HPC Cluster Outage

Posted on Monday, February 28, 2011 at 4:54 pm

URC Cluster Users:

We have finally scheduled the much needed cooling upgrade for our server room in the Bioinformatics building.  This upgrade will allow us to turn on the remaining portion of the new NIH-funded cluster, Cobra, return the Hadoop cluster to operation, and finish the implementation of a new GPGPU cluster, Python.

Unfortunately, the installation of this additional cooling will cause some disruption of our operations during the next two weeks while the contractors establish new connections to the building chilled water system.  The current schedule of outages is as follows:

  • Viper will be down beginning at 7am on Monday, March 7th and should return to service by noon on Tuesday, March 8th.
  • Cobra will be down beginning at 7am on Friday, March 4th and should return to service by the end of the day on Wednesday, March 9th.
  • MEES and MEES10 will be unaffected since they are located in the Atkins Building.

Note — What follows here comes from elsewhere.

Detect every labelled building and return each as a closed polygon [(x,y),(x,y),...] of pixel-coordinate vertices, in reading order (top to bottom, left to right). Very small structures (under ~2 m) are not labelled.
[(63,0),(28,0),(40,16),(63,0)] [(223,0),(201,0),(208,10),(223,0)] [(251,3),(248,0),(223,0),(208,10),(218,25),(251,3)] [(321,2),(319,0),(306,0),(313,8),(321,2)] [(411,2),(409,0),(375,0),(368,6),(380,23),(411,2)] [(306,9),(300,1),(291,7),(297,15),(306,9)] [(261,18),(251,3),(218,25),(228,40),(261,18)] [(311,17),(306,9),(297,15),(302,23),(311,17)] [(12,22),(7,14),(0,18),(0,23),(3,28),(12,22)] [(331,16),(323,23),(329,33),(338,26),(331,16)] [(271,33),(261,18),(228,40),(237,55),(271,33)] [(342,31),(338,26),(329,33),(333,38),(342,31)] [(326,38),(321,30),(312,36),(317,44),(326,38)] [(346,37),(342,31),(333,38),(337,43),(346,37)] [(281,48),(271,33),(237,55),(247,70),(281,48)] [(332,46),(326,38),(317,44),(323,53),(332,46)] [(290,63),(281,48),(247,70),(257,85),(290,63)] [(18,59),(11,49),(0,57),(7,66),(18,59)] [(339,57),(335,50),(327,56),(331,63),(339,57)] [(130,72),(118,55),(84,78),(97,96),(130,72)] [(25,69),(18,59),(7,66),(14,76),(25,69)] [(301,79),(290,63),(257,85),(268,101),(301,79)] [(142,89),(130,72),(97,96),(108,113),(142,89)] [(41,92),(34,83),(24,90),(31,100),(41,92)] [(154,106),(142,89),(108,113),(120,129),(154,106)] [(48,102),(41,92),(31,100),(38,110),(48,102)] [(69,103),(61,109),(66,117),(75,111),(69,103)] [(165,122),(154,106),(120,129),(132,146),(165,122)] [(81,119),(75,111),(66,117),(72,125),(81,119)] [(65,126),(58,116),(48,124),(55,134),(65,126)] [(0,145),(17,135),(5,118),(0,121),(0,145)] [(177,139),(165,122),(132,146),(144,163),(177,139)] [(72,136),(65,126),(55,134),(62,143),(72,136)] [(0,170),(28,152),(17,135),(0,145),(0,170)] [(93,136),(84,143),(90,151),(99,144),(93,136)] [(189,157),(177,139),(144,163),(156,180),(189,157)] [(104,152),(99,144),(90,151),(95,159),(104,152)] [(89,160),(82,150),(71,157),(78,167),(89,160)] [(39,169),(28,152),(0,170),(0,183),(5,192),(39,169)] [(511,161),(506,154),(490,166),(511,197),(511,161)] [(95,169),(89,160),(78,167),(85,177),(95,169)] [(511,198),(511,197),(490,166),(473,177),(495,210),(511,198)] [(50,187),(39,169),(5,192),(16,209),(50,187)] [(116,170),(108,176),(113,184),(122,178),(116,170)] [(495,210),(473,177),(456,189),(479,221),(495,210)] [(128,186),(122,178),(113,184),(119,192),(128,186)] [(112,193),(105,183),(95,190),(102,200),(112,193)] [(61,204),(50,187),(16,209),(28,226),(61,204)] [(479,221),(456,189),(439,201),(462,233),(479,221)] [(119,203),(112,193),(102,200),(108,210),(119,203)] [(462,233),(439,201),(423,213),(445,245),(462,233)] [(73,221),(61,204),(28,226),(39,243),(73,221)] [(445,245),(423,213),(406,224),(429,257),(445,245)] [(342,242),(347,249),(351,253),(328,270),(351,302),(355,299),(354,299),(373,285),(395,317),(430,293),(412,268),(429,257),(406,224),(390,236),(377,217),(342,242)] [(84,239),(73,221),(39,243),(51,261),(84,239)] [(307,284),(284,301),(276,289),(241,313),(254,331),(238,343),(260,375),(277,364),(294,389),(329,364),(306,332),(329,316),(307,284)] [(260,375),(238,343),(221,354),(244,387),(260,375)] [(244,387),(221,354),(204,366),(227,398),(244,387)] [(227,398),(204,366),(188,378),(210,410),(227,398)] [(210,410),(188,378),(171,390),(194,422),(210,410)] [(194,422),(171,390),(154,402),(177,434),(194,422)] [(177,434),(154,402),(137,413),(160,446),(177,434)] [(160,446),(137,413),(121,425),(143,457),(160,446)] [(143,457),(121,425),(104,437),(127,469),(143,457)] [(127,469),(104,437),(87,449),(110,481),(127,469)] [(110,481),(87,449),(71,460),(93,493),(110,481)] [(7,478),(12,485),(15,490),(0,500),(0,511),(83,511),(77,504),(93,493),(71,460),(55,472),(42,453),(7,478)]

Just FYI, the Cobra cluster requires a much longer downtime since it is physically blocking the installation of one of the new InRow coolers.  So we must take it down early to make room for the work to proceed, and we must condense the equipment from 3 computing racks down to 2 before bringing it back up.

All running jobs will be terminated prior to shutdown of each cluster, so please plan your work so that your jobs finish prior to the outage or can be restarted after the equipment is back online.

Finally, the schedule above is based on estimates from the contractors who will perform the work.  There is the possibility that unforeseen problems will be encountered that alter this schedule. In that event, I will send an updated scheduled as early as possible.

We apologize for any inconvenience that this may cause.

Charles Price